> PROVIDED MATERIAL:
* * * * *

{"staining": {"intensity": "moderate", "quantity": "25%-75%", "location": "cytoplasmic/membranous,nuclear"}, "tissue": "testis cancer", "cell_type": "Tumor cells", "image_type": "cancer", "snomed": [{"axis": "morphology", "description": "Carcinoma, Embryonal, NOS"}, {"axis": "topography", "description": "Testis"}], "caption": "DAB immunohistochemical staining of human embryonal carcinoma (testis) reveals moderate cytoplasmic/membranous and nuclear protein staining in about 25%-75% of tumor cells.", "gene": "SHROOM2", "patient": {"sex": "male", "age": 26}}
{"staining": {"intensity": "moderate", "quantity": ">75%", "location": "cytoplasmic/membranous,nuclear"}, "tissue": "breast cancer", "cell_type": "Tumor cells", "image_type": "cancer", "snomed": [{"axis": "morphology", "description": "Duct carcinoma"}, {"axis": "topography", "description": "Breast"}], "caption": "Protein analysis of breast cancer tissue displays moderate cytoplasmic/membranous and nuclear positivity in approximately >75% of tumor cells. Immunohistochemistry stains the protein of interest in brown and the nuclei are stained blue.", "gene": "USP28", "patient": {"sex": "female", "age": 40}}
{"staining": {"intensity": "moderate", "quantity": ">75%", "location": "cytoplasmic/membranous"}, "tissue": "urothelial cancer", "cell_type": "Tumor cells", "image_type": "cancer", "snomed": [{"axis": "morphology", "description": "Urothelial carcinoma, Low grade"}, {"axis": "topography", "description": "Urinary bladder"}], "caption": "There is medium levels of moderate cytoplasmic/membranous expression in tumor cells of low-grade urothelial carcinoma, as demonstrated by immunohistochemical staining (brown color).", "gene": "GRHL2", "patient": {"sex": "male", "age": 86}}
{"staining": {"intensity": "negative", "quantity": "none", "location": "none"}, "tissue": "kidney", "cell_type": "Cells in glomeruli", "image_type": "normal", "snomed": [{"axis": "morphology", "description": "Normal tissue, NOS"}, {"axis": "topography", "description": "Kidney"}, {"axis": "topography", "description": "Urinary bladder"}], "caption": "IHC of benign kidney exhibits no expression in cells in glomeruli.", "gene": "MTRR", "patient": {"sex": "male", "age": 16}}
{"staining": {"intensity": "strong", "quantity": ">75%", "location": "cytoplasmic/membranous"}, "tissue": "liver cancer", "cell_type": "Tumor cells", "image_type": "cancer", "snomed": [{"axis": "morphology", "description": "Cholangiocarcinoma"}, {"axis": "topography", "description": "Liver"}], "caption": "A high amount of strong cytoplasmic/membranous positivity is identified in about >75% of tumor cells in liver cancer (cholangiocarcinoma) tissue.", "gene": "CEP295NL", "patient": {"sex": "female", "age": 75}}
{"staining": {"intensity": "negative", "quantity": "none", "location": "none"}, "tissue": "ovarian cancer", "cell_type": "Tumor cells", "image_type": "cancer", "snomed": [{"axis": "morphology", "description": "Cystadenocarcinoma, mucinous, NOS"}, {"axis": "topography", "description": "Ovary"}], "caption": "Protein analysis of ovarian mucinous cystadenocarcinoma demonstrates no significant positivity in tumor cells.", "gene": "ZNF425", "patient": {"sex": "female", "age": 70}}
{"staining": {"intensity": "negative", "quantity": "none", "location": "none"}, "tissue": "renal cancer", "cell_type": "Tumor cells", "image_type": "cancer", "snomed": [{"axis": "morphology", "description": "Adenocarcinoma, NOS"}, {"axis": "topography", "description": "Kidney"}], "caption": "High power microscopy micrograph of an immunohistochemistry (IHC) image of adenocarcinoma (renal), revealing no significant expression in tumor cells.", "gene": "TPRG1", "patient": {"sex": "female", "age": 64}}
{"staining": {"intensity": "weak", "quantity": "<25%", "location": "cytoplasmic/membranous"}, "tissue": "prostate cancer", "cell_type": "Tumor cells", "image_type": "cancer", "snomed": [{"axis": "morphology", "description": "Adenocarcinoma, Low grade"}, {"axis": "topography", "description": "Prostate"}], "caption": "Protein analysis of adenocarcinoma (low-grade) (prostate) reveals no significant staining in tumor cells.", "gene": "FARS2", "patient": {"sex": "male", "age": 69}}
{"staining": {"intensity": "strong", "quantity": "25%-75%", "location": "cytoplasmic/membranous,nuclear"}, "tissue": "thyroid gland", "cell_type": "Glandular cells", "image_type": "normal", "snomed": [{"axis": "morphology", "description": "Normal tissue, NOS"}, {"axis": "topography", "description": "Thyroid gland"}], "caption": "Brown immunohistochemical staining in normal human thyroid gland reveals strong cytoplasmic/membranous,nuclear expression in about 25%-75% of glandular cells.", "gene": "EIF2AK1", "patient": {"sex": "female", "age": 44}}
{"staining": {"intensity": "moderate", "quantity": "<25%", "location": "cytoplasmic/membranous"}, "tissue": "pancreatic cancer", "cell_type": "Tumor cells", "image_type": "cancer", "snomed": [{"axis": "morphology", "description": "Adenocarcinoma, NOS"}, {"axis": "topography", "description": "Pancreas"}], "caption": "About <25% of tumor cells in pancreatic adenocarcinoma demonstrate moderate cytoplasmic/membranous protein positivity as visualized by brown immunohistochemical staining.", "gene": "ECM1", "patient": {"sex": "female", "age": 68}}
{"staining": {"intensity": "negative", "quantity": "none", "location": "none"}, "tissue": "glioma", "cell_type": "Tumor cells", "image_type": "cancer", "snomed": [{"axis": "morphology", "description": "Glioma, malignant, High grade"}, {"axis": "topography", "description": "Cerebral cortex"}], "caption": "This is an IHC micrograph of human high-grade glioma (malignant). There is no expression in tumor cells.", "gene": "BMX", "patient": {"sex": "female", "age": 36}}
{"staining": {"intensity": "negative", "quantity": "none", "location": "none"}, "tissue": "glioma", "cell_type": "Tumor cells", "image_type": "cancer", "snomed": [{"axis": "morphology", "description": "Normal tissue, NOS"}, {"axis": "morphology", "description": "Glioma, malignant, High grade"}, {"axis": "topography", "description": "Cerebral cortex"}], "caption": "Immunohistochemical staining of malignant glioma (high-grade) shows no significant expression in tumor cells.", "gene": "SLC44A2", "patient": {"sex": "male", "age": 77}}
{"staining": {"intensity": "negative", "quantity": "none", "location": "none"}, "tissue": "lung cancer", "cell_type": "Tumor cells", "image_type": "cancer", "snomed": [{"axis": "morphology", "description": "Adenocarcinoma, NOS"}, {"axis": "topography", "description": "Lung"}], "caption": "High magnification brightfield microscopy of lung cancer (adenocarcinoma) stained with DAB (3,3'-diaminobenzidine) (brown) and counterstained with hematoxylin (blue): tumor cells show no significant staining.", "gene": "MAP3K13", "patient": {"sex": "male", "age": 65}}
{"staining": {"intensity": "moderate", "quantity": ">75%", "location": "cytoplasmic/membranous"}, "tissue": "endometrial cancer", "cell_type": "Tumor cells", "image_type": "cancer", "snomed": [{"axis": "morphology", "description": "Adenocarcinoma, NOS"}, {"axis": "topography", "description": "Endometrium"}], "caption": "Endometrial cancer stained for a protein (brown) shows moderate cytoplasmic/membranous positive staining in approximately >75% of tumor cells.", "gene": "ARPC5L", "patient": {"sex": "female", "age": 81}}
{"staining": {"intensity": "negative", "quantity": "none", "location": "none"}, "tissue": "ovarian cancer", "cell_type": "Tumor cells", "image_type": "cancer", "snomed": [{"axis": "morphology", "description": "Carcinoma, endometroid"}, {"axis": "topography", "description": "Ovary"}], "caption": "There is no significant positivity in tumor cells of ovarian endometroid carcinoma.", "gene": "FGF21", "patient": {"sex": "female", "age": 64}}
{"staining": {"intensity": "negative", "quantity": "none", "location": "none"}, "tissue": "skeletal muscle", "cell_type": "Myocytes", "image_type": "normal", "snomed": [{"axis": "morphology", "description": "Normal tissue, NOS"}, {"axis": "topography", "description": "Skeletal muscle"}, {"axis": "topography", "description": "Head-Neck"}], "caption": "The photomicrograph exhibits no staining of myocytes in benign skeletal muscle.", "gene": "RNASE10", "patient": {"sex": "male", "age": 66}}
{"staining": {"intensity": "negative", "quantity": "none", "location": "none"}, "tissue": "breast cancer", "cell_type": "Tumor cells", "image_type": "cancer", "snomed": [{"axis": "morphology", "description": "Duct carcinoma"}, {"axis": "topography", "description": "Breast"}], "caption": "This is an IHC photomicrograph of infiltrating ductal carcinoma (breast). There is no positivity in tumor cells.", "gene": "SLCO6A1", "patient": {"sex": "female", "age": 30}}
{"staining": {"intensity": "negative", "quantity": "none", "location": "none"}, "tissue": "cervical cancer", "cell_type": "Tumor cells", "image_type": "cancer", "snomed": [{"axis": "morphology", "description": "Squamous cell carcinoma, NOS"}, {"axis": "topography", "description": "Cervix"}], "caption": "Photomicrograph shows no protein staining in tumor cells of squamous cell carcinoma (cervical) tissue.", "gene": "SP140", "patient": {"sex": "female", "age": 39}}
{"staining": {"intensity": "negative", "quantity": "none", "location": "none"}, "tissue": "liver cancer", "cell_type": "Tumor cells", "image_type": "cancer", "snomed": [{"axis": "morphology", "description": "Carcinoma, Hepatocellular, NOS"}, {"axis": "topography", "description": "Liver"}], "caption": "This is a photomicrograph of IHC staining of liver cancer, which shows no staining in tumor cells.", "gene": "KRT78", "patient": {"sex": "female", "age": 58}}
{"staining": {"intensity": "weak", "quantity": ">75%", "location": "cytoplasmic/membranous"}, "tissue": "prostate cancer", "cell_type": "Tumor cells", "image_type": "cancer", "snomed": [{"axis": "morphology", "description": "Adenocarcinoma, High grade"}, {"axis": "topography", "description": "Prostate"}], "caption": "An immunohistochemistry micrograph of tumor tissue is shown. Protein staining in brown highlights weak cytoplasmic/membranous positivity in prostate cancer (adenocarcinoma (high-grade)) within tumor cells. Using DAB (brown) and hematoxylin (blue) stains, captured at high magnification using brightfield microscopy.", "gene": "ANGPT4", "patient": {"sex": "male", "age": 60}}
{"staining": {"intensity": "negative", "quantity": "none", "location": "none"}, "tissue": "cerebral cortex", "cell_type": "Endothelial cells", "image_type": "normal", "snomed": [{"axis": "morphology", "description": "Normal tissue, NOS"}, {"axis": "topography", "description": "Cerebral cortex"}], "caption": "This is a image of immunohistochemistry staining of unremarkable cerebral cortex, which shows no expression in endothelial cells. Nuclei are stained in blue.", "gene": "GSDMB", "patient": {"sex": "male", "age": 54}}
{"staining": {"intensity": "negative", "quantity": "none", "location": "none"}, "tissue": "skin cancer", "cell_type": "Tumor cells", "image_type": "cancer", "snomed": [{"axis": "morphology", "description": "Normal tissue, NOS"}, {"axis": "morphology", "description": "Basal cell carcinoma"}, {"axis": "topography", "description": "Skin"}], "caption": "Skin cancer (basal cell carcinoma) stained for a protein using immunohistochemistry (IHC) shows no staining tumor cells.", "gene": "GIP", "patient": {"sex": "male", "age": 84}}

* * * * *

> YOUR OBJECTIVE: Identify each line in the records above that contains the word "glioma", and copy it out in full.

> WRITTEN ANSWER:
{"staining": {"intensity": "negative", "quantity": "none", "location": "none"}, "tissue": "glioma", "cell_type": "Tumor cells", "image_type": "cancer", "snomed": [{"axis": "morphology", "description": "Glioma, malignant, High grade"}, {"axis": "topography", "description": "Cerebral cortex"}], "caption": "This is an IHC micrograph of human high-grade glioma (malignant). There is no expression in tumor cells.", "gene": "BMX", "patient": {"sex": "female", "age": 36}}
{"staining": {"intensity": "negative", "quantity": "none", "location": "none"}, "tissue": "glioma", "cell_type": "Tumor cells", "image_type": "cancer", "snomed": [{"axis": "morphology", "description": "Normal tissue, NOS"}, {"axis": "morphology", "description": "Glioma, malignant, High grade"}, {"axis": "topography", "description": "Cerebral cortex"}], "caption": "Immunohistochemical staining of malignant glioma (high-grade) shows no significant expression in tumor cells.", "gene": "SLC44A2", "patient": {"sex": "male", "age": 77}}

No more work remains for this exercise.